Moby-Dick and the Hunt for Bin Laden

But wherefore it was that after having repeatedly smelt the sea as a merchant sailor, I should now take it into my head to go on a whaling voyage; this the invisible police officer of the Fates, who has the constant surveillance of me, and secretly dogs me, and influences me in some unaccountable way– he can better answer than any one else. And, doubtless, my going on this whaling voyage, formed part of the grand programme of Providence that was drawn up a long time ago. It came in as a sort of brief interlude and solo between more extensive performances. I take it that this part of the bill must have run something like this:

“Grand Contested Election for the Presidency of the United States. “WHALING VOYAGE BY ONE ISHMAEL.” “BLOODY BATTLE IN AFFGHANISTAN.”

Though I cannot tell why it was exactly that those stage managers, the Fates, put me down for this shabby part of a whaling voyage, when others were set down for magnificent parts in high tragedies, and short and easy parts in genteel comedies, and jolly parts in farces- though I cannot tell why this was exactly; yet, now that I recall all the circumstances, I think I can see a little into the springs and motives which being cunningly presented to me under various disguises, induced me to set about performing the part I did, besides cajoling me into the delusion that it was a choice resulting from my own unbiased freewill and discriminating judgment.

Chapter One Moby-Dick Herman Melville

As a species that has evolved for millions of years in hunting-and-gathering environments, our adrenalin starts to run whenever we sniff a hunt. U.S. officials may not be trained in anthropology, but they understood this instinct well enough to know that their action in Afghanistan would sell better if they put a picture in the sights. Better a face than a group; better the name of a group than an idea, better an idea than blind attacks. If “terror” is too diffuse, then make it bin Laden. But bin Laden might get killed, so broaden it to Al Qaeda, no the Taliban. Once they are defeated, extend it back to Terror.

****************

Summarize the passage on Moby-Dick and the hunt for bin Laden in two sentences.

****************

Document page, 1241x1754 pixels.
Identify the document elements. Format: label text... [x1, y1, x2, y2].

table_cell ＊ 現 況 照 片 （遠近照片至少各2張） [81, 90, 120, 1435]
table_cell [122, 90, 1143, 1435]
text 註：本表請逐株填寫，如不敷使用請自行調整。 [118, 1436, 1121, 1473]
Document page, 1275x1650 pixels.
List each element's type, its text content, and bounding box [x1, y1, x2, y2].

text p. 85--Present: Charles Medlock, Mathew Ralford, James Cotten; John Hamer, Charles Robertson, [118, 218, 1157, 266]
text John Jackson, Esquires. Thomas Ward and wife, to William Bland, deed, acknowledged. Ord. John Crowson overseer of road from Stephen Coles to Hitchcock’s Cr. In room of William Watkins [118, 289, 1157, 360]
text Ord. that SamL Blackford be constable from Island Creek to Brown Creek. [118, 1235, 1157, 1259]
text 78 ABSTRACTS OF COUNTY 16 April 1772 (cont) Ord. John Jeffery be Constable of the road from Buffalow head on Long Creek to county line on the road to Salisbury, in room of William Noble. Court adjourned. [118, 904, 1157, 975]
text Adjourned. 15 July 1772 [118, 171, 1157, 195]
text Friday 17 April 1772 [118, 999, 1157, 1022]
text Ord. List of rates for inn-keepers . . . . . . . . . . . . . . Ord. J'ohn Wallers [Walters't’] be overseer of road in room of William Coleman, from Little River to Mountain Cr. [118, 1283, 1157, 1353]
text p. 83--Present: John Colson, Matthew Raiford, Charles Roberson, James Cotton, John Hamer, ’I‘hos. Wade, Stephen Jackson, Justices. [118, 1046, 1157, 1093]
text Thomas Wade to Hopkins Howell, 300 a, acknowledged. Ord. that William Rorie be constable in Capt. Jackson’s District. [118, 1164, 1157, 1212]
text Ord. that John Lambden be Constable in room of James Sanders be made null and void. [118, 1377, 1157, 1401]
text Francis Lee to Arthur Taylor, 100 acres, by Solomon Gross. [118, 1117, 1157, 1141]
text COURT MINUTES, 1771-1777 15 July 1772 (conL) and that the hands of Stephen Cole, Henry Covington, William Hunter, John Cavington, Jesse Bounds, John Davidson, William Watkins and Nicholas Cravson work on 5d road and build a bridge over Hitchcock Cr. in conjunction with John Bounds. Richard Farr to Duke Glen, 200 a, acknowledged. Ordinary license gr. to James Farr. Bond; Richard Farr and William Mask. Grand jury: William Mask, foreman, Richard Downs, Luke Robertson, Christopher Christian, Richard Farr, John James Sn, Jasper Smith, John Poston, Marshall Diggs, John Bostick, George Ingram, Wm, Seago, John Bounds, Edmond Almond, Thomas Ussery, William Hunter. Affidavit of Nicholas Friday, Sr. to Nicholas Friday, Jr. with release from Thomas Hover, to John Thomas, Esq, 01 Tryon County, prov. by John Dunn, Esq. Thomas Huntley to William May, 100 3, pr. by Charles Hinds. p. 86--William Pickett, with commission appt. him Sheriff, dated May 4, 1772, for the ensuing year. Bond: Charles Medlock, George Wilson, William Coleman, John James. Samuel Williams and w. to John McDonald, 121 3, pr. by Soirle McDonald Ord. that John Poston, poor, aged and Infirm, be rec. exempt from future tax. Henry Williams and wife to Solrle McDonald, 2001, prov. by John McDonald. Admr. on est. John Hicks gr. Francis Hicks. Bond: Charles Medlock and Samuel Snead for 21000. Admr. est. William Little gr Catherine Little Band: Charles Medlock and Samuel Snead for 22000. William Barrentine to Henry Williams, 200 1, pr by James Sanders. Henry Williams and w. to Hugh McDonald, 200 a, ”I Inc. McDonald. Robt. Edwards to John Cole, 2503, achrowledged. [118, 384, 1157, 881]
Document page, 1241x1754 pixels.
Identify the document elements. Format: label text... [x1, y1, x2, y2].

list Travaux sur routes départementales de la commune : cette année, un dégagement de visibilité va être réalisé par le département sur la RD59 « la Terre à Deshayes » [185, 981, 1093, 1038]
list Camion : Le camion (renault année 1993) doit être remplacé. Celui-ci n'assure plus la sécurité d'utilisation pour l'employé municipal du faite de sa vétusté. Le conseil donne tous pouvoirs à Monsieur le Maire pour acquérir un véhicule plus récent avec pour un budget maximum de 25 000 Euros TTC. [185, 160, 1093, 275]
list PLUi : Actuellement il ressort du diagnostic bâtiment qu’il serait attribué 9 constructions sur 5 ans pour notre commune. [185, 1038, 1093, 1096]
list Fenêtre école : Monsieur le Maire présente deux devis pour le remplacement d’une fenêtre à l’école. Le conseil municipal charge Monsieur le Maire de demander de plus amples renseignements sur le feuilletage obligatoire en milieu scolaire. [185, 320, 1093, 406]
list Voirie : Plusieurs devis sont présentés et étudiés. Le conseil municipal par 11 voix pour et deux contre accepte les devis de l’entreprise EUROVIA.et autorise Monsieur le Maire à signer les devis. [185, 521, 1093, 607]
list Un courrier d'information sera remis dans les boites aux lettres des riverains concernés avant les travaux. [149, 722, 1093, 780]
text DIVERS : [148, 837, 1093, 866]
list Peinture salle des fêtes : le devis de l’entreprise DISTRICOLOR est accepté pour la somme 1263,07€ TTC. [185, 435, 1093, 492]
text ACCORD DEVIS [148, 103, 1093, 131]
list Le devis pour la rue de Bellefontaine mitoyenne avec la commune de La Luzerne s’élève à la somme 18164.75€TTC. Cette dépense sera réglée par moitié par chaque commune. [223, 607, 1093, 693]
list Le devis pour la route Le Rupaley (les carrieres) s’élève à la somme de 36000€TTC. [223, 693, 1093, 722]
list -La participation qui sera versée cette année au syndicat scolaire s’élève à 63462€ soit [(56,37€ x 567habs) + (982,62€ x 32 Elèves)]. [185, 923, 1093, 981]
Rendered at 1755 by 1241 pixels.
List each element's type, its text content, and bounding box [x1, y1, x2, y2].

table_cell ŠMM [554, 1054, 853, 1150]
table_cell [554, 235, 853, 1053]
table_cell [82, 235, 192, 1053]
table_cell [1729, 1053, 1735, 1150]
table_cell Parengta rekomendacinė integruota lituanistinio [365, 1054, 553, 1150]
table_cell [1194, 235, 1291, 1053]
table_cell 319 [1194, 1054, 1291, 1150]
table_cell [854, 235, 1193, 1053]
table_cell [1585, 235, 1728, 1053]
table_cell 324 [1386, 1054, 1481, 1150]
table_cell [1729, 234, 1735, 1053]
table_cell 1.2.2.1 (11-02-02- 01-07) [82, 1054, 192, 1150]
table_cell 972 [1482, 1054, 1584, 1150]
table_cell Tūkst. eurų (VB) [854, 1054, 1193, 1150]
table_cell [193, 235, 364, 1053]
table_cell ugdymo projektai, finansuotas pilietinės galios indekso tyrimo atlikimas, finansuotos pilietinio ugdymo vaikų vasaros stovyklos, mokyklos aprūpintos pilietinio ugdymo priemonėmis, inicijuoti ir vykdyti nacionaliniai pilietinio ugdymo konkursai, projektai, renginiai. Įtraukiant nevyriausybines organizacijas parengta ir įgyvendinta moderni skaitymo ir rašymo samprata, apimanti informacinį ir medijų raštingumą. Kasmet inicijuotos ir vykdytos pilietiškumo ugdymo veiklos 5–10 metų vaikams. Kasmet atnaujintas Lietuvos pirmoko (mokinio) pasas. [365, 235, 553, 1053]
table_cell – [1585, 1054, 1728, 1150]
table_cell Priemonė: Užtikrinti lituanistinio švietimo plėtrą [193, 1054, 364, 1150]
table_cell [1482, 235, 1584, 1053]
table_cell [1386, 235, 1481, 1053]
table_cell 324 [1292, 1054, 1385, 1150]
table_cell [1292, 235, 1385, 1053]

****************

__Full response__: In an excerpt from Chapter One of Herman Melville's Moby-Dick, Ishmael credits the Fates with casting the whaling voyage as a brief part on a bill between a presidential election and a battle in Afghanistan, while being cajoled into the delusion that it was a free choice. The commentary that follows argues that U.S. officials knew the hunting instinct well enough to give the Afghanistan action a face in bin Laden, then to broaden the target to Al Qaeda and the Taliban, and finally back to Terror.